Task to carry out |
Locate each line in the records that contains the word "side", treating uppercase and lowercase letters as distinct, and copy those lines.

Extracted records |
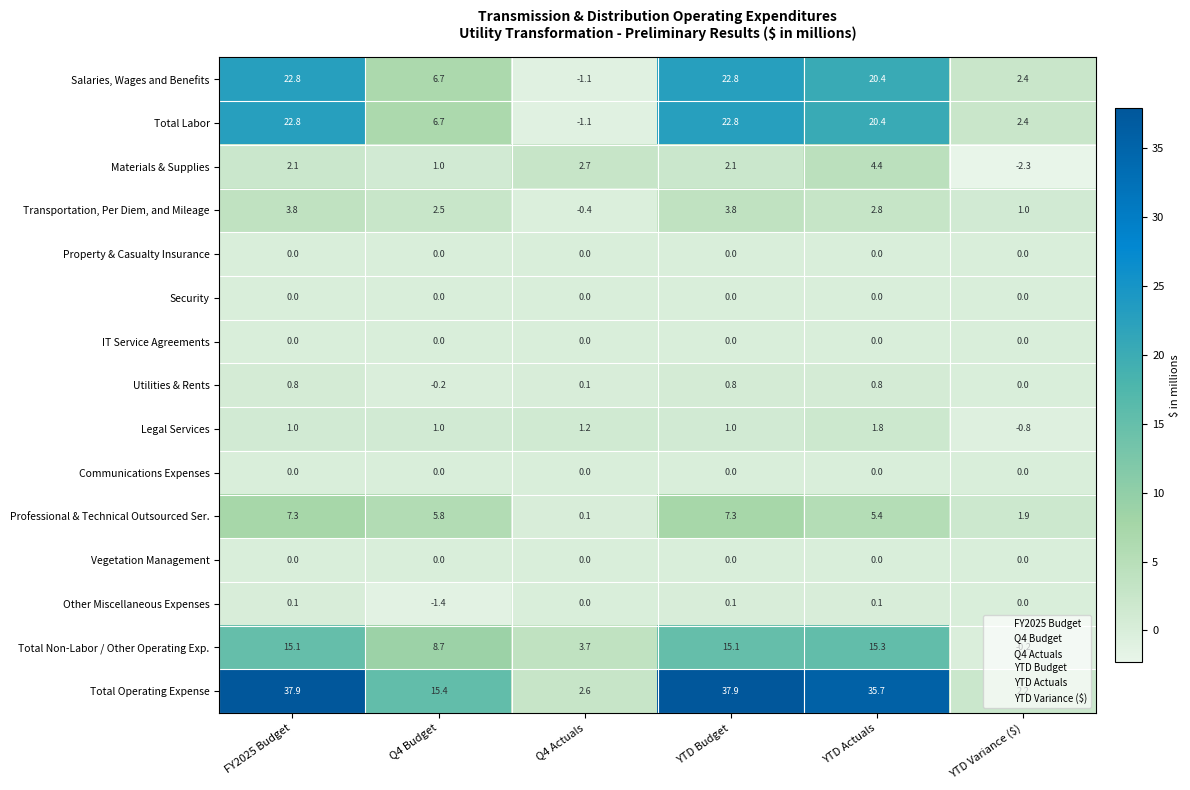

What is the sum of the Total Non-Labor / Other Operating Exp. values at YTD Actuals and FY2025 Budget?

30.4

--

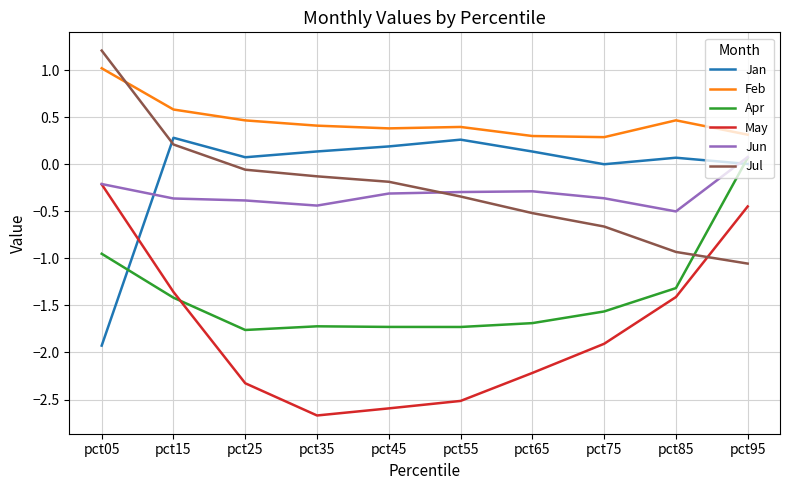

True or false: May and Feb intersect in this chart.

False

---

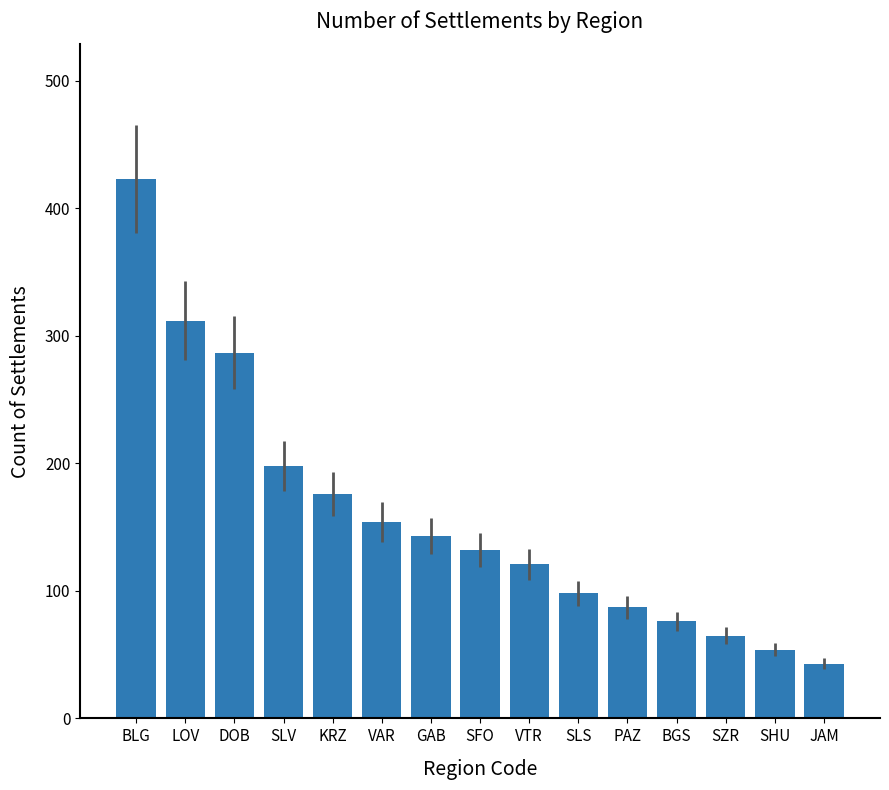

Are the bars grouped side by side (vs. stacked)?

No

Response to the exercise |
Are the bars grouped side by side (vs. stacked)?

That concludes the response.